Problem details
Turn the text read from all the entries below into a single numbered list, one line per item, skipping blank lines. Leave the pictures out of the answer.

+ + + + + + +

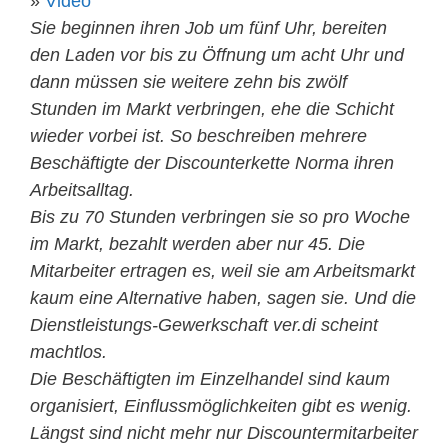
»
Video
Sie beginnen ihren Job um fünf Uhr, bereiten
den Laden vor bis zu Öffnung um acht Uhr und
dann müssen sie weitere zehn bis zwölf
Stunden im Markt verbringen, ehe die Schicht
wieder vorbei ist. So beschreiben mehrere
Beschäftigte der Discounterkette Norma ihren
Arbeitsalltag.
Bis zu 70 Stunden verbringen sie so pro Woche
im Markt, bezahlt werden aber nur 45. Die
Mitarbeiter ertragen es, weil sie am Arbeitsmarkt
kaum eine Alternative haben, sagen sie. Und die
Dienstleistungs-Gewerkschaft ver.di scheint
machtlos.
Die Beschäftigten im Einzelhandel sind kaum
organisiert, Einflussmöglichkeiten gibt es wenig.
Längst sind nicht mehr nur Discountermitarbeiter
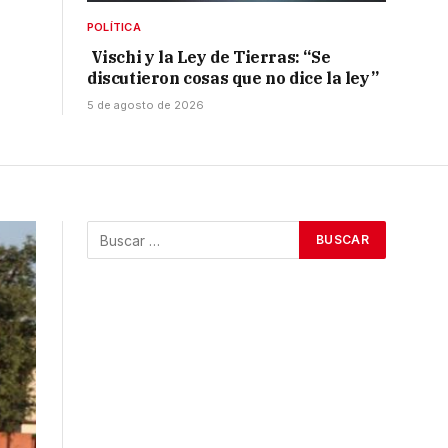
POLÍTICA
Vischi y la Ley de Tierras: “Se
discutieron cosas que no dice la ley”
5 de agosto de 2026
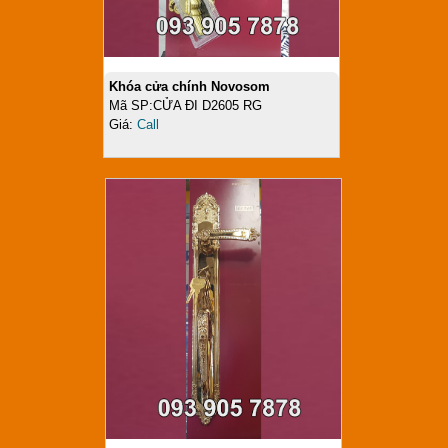
Khóa cửa chính Novosom
Mã SP:CỬA ĐI D2605 RG
Giá:
Call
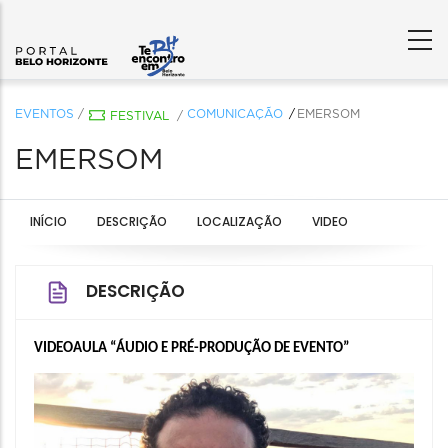
EVENTOS
/
COMUNICAÇÃO
EMERSOM
FESTIVAL
/
EMERSOM
INÍCIO
DESCRIÇÃO
LOCALIZAÇÃO
VIDEO
DESCRIÇÃO
VIDEOAULA “ÁUDIO E PRÉ-PRODUÇÃO DE EVENTO”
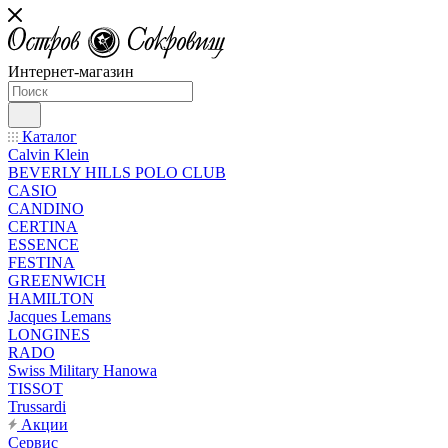
Интернет-магазин
Каталог
Calvin Klein
BEVERLY HILLS POLO CLUB
CASIO
CANDINO
CERTINA
ESSENCE
FESTINA
GREENWICH
HAMILTON
Jacques Lemans
LONGINES
RADO
Swiss Military Hanowa
TISSOT
Trussardi
Акции
Сервис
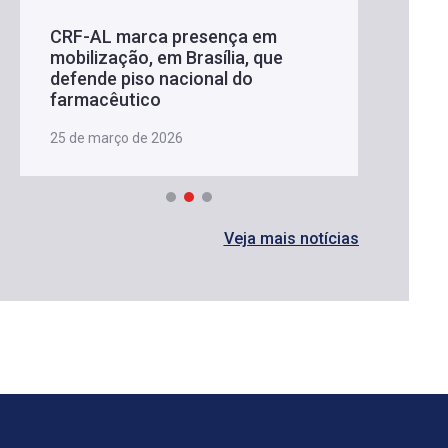
CRF-AL marca presença em
mobilização, em Brasília, que
defende piso nacional do
farmacêutico
25 de março de 2026
Veja mais notícias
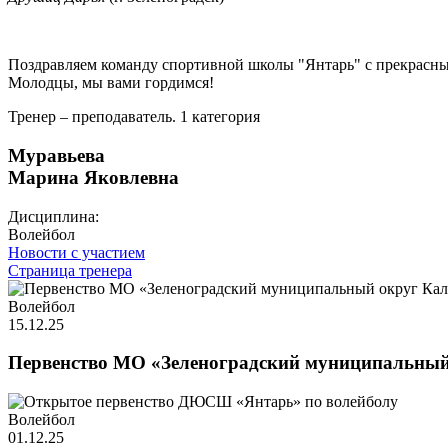
Поздравляем команду спортивной школы "Янтарь" с прекрасны
Молодцы, мы вами гордимся!
Тренер – преподаватель. 1 категория
Муравьева
Марина Яковлевна
Дисциплина:
Волейбол
Новости с участием
Страница тренера
Волейбол
15.12.25
Первенство МО «Зеленоградский муниципальный 
Волейбол
01.12.25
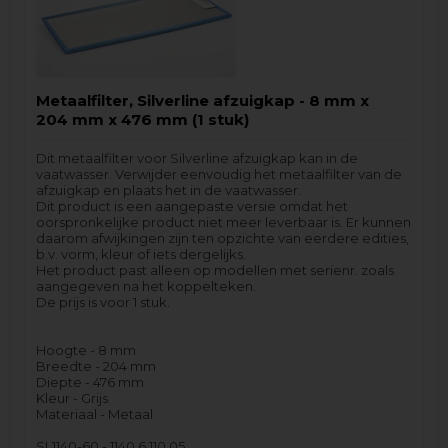
Metaalfilter, Silverline afzuigkap - 8 mm x
204 mm x 476 mm (1 stuk)
Dit metaalfilter voor Silverline afzuigkap kan in de
vaatwasser. Verwijder eenvoudig het metaalfilter van de
afzuigkap en plaats het in de vaatwasser.
Dit product is een aangepaste versie omdat het
oorspronkelijke product niet meer leverbaar is. Er kunnen
daarom afwijkingen zijn ten opzichte van eerdere edities,
b.v. vorm, kleur of iets dergelijks.
Het product past alleen op modellen met serienr. zoals
aangegeven na het koppelteken.
De prijs is voor 1 stuk.
Hoogte - 8 mm
Breedte - 204 mm
Diepte - 476 mm
Kleur - Grijs
Materiaal - Metaal
SL1140-60 - 1140.6.110.05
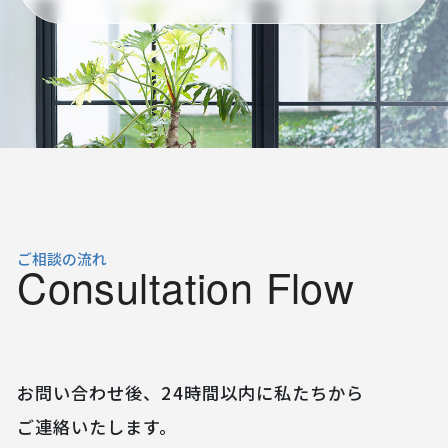
ご相談の流れ
Consultation Flow
お問い合わせ後、24時間以内に私たちから
ご連絡いたします。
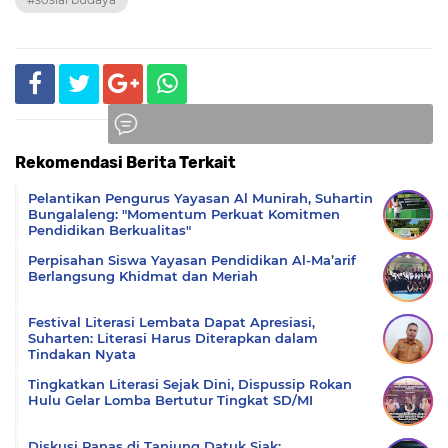
Rekomendasi Berita Terkait
Komentar
Pelantikan Pengurus Yayasan Al Munirah, Suhartin
Bungalaleng: "Momentum Perkuat Komitmen
Pendidikan Berkualitas"
Perpisahan Siswa Yayasan Pendidikan Al-Ma’arif
Berlangsung Khidmat dan Meriah
Festival Literasi Lembata Dapat Apresiasi,
Suharten: Literasi Harus Diterapkan dalam
Tindakan Nyata
Tingkatkan Literasi Sejak Dini, Dispussip Rokan
Hulu Gelar Lomba Bertutur Tingkat SD/MI
Diskusi Panas di Tanjung Datuk Siak:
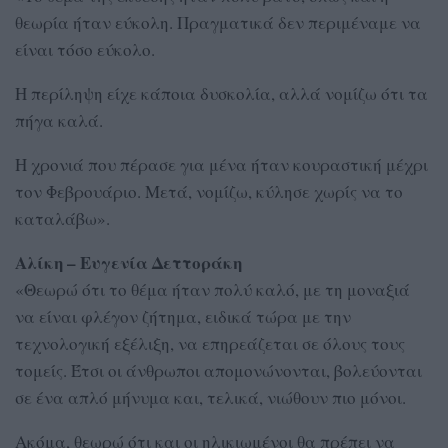
θεωρία ήταν εύκολη. Πραγματικά δεν περιμέναμε να
είναι τόσο εύκολο.
Η περίληψη είχε κάποια δυσκολία, αλλά νομίζω ότι τα
πήγα καλά.
Η χρονιά που πέρασε για μένα ήταν κουραστική μέχρι
τον Φεβρουάριο. Μετά, νομίζω, κύλησε χωρίς να το
καταλάβω».
Αλίκη – Ευγενία Δεττοράκη
«Θεωρώ ότι το θέμα ήταν πολύ καλό, με τη μοναξιά
να είναι φλέγον ζήτημα, ειδικά τώρα με την
τεχνολογική εξέλιξη, να επηρεάζεται σε όλους τους
τομείς. Έτσι οι άνθρωποι απομονώνονται, βολεύονται
σε ένα απλό μήνυμα και, τελικά, νιώθουν πιο μόνοι.
Ακόμα, θεωρώ ότι και οι ηλικιωμένοι θα πρέπει να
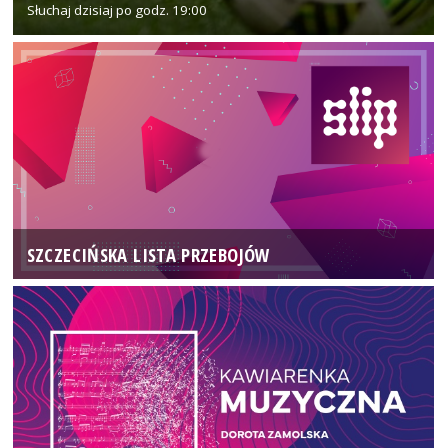
Słuchaj dzisiaj po godz. 19:00
SZCZECIŃSKA LISTA PRZEBOJÓW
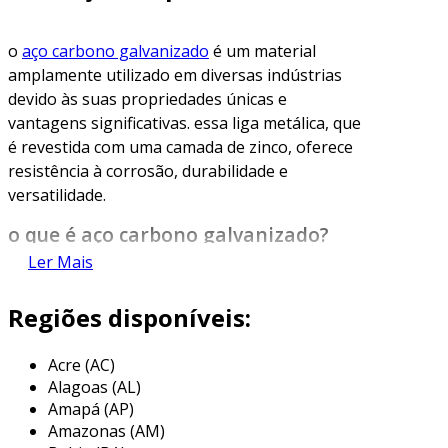
o
aço carbono galvanizado
é um material
amplamente utilizado em diversas indústrias
devido às suas propriedades únicas e
vantagens significativas. essa liga metálica, que
é revestida com uma camada de zinco, oferece
resistência à corrosão, durabilidade e
versatilidade.
o que é aço carbono galvanizado?
Ler Mais
o aço carbono galvanizado é produzido através
de um processo denominado galvanização,
Regiões disponíveis:
onde o aço carbono é imerso em banho de
zinco fundido. essa camada de zinco protege o
Acre (AC)
aço subjacente da corrosão e deterioração. o
Alagoas (AL)
resultado é um material que combina a força do
Amapá (AP)
aço com a resistência do zinco.
Amazonas (AM)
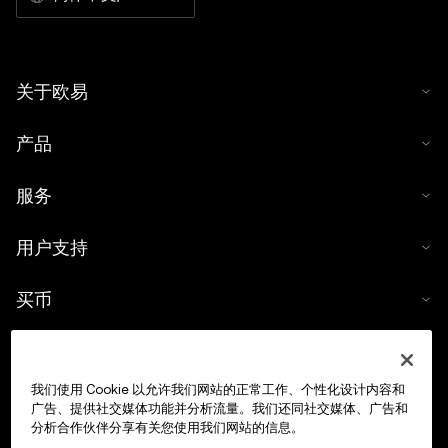
关于欧易
产品
服务
用户支持
买币
数字货币计算器
我们使用 Cookie 以允许我们网站的正常工作、个性化设计内容和
交易
广告、提供社交媒体功能并分析流量。我们还同社交媒体、广告和
分析合作伙伴分享有关您使用我们网站的信息。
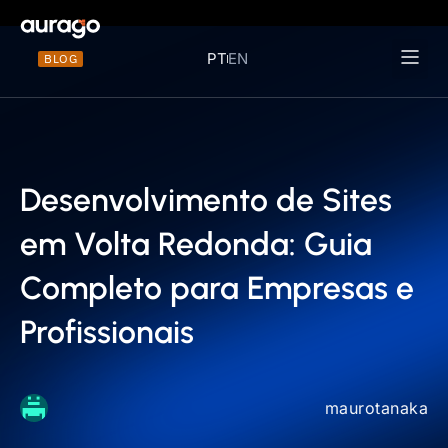
PT
EN
BLOG
Materiais 
Desenvolvimento de Sites
em Volta Redonda: Guia
Completo para Empresas e
Profissionais
maurotanaka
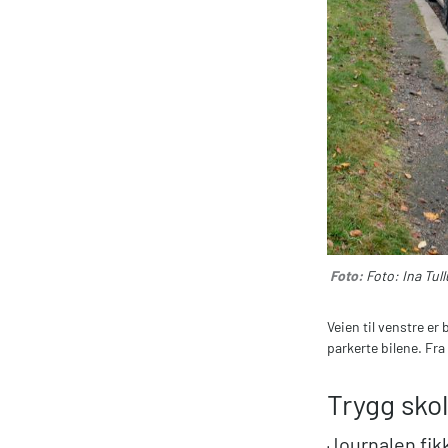
Foto:
Foto: Ina Tull
Veien til venstre er
parkerte bilene. Fra 
Trygg sko
Journalen fikk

+ + + + + + +

Answer to the problem
1. »
2. Video
3. Sie beginnen ihren Job um fünf Uhr, bereiten
4. den Laden vor bis zu Öffnung um acht Uhr und
5. dann müssen sie weitere zehn bis zwölf
6. Stunden im Markt verbringen, ehe die Schicht
7. wieder vorbei ist. So beschreiben mehrere
8. Beschäftigte der Discounterkette Norma ihren
9. Arbeitsalltag.
10. Bis zu 70 Stunden verbringen sie so pro Woche
11. im Markt, bezahlt werden aber nur 45. Die
12. Mitarbeiter ertragen es, weil sie am Arbeitsmarkt
13. kaum eine Alternative haben, sagen sie. Und die
14. Dienstleistungs-Gewerkschaft ver.di scheint
15. machtlos.
16. Die Beschäftigten im Einzelhandel sind kaum
17. organisiert, Einflussmöglichkeiten gibt es wenig.
18. Längst sind nicht mehr nur Discountermitarbeiter
19. POLÍTICA
20. Vischi y la Ley de Tierras: “Se
21. discutieron cosas que no dice la ley”
22. 5 de agosto de 2026
23. Khóa cửa chính Novosom
24. Mã SP:CỬA ĐI D2605 RG
25. Giá:
26. Call
27. EVENTOS
28. /
29. COMUNICAÇÃO
30. EMERSOM
31. FESTIVAL
32. /
33. EMERSOM
34. INÍCIO
35. DESCRIÇÃO
36. LOCALIZAÇÃO
37. VIDEO
38. DESCRIÇÃO
39. VIDEOAULA “ÁUDIO E PRÉ-PRODUÇÃO DE EVENTO”
40. Интернет-магазин
41. Каталог
42. Calvin Klein
43. BEVERLY HILLS POLO CLUB
44. CASIO
45. CANDINO
46. CERTINA
47. ESSENCE
48. FESTINA
49. GREENWICH
50. HAMILTON
51. Jacques Lemans
52. LONGINES
53. RADO
54. Swiss Military Hanowa
55. TISSOT
56. Trussardi
57. Акции
58. Сервис
59. CRF-AL marca presença em
60. mobilização, em Brasília, que
61. defende piso nacional do
62. farmacêutico
63. 25 de março de 2026
64. Veja mais notícias
65. Поздравляем команду спортивной школы "Янтарь" с прекрасны
66. Молодцы, мы вами гордимся!
67. Тренер – преподаватель. 1 категория
68. Муравьева
69. Марина Яковлевна
70. Дисциплина:
71. Волейбол
72. Новости с участием
73. Страница тренера
74. Волейбол
75. 15.12.25
76. Первенство МО «Зеленоградский муниципальный 
77. Волейбол
78. 01.12.25
79. Metaalfilter, Silverline afzuigkap - 8 mm x
80. 204 mm x 476 mm (1 stuk)
81. Dit metaalfilter voor Silverline afzuigkap kan in de
82. vaatwasser. Verwijder eenvoudig het metaalfilter van de
83. afzuigkap en plaats het in de vaatwasser.
84. Dit product is een aangepaste versie omdat het
85. oorspronkelijke product niet meer leverbaar is. Er kunnen
86. daarom afwijkingen zijn ten opzichte van eerdere edities,
87. b.v. vorm, kleur of iets dergelijks.
88. Het product past alleen op modellen met serienr. zoals
89. aangegeven na het koppelteken.
90. De prijs is voor 1 stuk.
91. Hoogte - 8 mm
92. Breedte - 204 mm
93. Diepte - 476 mm
94. Kleur - Grijs
95. Materiaal - Metaal
96. SL1140-60 - 1140.6.110.05
97. ご相談の流れ
98. Consultation Flow
99. お問い合わせ後、24時間以内に私たちから
100. ご連絡いたします。
101. Rekomendasi Berita Terkait
102. Komentar
103. Pelantikan Pengurus Yayasan Al Munirah, Suhartin
104. Bungalaleng: "Momentum Perkuat Komitmen
105. Pendidikan Berkualitas"
106. Perpisahan Siswa Yayasan Pendidikan Al-Ma’arif
107. Berlangsung Khidmat dan Meriah
108. Festival Literasi Lembata Dapat Apresiasi,
109. Suharten: Literasi Harus Diterapkan dalam
110. Tindakan Nyata
111. Tingkatkan Literasi Sejak Dini, Dispussip Rokan
112. Hulu Gelar Lomba Bertutur Tingkat SD/MI
113. Diskusi Panas di Tanjung Datuk Siak:
114. θεωρία ήταν εύκολη. Πραγματικά δεν περιμέναμε να
115. είναι τόσο εύκολο.
116. Η περίληψη είχε κάποια δυσκολία, αλλά νομίζω ότι τα
117. πήγα καλά.
118. Η χρονιά που πέρασε για μένα ήταν κουραστική μέχρι
119. τον Φεβρουάριο. Μετά, νομίζω, κύλησε χωρίς να το
120. καταλάβω».
121. Αλίκη – Ευγενία Δεττοράκη
122. «Θεωρώ ότι το θέμα ήταν πολύ καλό, με τη μοναξιά
123. να είναι φλέγον ζήτημα, ειδικά τώρα με την
124. τεχνολογική εξέλιξη, να επηρεάζεται σε όλους τους
125. τομείς. Έτσι οι άνθρωποι απομονώνονται, βολεύονται
126. σε ένα απλό μήνυμα και, τελικά, νιώθουν πιο μόνοι.
127. Ακόμα, θεωρώ ότι και οι ηλικιωμένοι θα πρέπει να
128. Słuchaj dzisiaj po godz. 19:00
129. SZCZECIŃSKA LISTA PRZEBOJÓW
130. o
131. aço carbono galvanizado
132. é um material
133. amplamente utilizado em diversas indústrias
134. devido às suas propriedades únicas e
135. vantagens significativas. essa liga metálica, que
136. é revestida com uma camada de zinco, oferece
137. resistência à corrosão, durabilidade e
138. versatilidade.
139. o que é aço carbono galvanizado?
140. Ler Mais
141. o aço carbono galvanizado é produzido através
142. de um processo denominado galvanização,
143. Regiões disponíveis:
144. onde o aço carbono é imerso em banho de
145. zinco fundido. essa camada de zinco protege o
146. Acre (AC)
147. aço subjacente da corrosão e deterioração. o
148. Alagoas (AL)
149. resultado é um material que combina a força do
150. Amapá (AP)
151. aço com a resistência do zinco.
152. Amazonas (AM)
153. 关于欧易
154. 产品
155. 服务
156. 用户支持
157. 买币
158. 数字货币计算器
159. 我们使用 Cookie 以允许我们网站的正常工作、个性化设计内容和
160. 交易
161. 广告、提供社交媒体功能并分析流量。我们还同社交媒体、广告和
162. 分析合作伙伴分享有关您使用我们网站的信息。
163. PT
164. EN
165. BLOG
166. Materiais 
167. Desenvolvimento de Sites
168. em Volta Redonda: Guia
169. Completo para Empresas e
170. Profissionais
171. maurotanaka
172. Foto:
173. Foto: Ina Tull
174. Veien til venstre er
175. parkerte bilene. Fra 
176. Trygg sko
177. Journalen fikk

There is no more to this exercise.